Traditional models of chemostat systems looking at interactions between predator, prey and nutrients have used only a single currency, such as energy or nitrogen. In reality growth of autotrophs and heterotrophs may be limited by various elements, e.g. carbon, nitrogen, phosphorous or iron. In this study we develop a dynamic energy budget (DEB) model chemostat which has both carbon and nitrogen as currencies, and examine how the dual availibility of these elements affects the growth of phytoplankton, trophic transfer to zooplankton, and the resulting stability of the chemostat ecosystem. Mineral nitrogen (DIN) and carbon (DIC) form the base of the food chain, and they are supplied at a constant rate. In addition, the biota in the chemostat recycle nutrients by means of respiration and excretion, and organic detritus is recycled at a xed rate.

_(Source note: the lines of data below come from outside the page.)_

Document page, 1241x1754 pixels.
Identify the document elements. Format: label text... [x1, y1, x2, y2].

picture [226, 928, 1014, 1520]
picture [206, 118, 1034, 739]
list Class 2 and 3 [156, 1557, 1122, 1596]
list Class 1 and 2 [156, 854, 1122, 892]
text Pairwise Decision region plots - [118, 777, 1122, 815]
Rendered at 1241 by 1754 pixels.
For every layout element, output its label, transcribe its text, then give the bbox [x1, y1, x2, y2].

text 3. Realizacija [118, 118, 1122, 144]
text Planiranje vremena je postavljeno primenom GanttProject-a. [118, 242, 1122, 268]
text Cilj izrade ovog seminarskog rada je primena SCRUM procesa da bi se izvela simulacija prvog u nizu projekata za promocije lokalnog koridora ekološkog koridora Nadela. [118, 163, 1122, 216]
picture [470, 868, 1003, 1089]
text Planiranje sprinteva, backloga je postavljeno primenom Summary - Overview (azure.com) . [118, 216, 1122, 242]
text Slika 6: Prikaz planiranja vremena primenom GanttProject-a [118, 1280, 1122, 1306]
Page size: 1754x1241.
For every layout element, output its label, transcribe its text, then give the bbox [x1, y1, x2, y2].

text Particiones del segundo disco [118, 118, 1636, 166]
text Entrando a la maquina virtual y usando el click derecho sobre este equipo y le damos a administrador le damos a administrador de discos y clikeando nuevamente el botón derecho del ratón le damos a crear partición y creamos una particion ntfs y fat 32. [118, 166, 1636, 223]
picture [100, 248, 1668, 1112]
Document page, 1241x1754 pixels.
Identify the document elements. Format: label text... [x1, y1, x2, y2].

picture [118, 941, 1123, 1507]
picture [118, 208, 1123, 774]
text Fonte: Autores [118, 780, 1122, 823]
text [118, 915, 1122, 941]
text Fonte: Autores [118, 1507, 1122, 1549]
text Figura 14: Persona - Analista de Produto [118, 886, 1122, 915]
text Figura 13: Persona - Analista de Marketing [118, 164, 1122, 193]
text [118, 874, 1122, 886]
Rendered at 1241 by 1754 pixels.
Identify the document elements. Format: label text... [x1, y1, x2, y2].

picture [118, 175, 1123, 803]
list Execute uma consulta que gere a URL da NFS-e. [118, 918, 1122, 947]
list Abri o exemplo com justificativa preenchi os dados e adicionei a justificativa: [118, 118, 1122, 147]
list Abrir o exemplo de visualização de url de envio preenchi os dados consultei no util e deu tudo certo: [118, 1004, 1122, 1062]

We use numerical bifurcation analysis to assess the model's dynamic behavior. The model predicts that phytoplankton is nitrogen limited, and that nitrogen enrichment can lead to oscillations and multiple stable states. Moreover, we found that recycling has a destabilizing effect on the food chain due to the increased repletion of mineral nutrients. We found that both carbon and nitrogen enrichment stimulate zooplankton growth. Therefore, we conclude that the concept of single element limitation may not be applicable in an ecosystem context.